> What you have to do:
Taking the lines below one at a time, count those with the string "LIST" and give the result alone.

> Dataset content:
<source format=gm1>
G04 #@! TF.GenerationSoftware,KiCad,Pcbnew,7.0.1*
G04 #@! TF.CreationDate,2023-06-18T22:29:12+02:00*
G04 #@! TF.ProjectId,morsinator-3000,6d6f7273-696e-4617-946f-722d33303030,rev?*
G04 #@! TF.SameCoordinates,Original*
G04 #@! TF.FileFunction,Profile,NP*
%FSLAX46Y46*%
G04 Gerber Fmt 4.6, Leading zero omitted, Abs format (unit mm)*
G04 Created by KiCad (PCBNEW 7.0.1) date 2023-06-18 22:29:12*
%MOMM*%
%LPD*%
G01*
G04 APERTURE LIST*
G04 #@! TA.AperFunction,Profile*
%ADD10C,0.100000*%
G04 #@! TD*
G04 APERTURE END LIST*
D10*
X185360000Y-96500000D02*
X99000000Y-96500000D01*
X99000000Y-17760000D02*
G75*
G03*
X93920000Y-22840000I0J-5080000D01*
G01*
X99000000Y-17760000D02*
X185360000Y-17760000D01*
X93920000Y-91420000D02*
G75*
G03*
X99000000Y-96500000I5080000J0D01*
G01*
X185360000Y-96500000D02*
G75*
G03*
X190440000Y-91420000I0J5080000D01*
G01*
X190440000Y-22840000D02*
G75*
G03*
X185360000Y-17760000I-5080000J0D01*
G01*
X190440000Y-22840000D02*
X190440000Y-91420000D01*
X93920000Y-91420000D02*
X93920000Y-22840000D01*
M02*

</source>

> Finished exercise:
2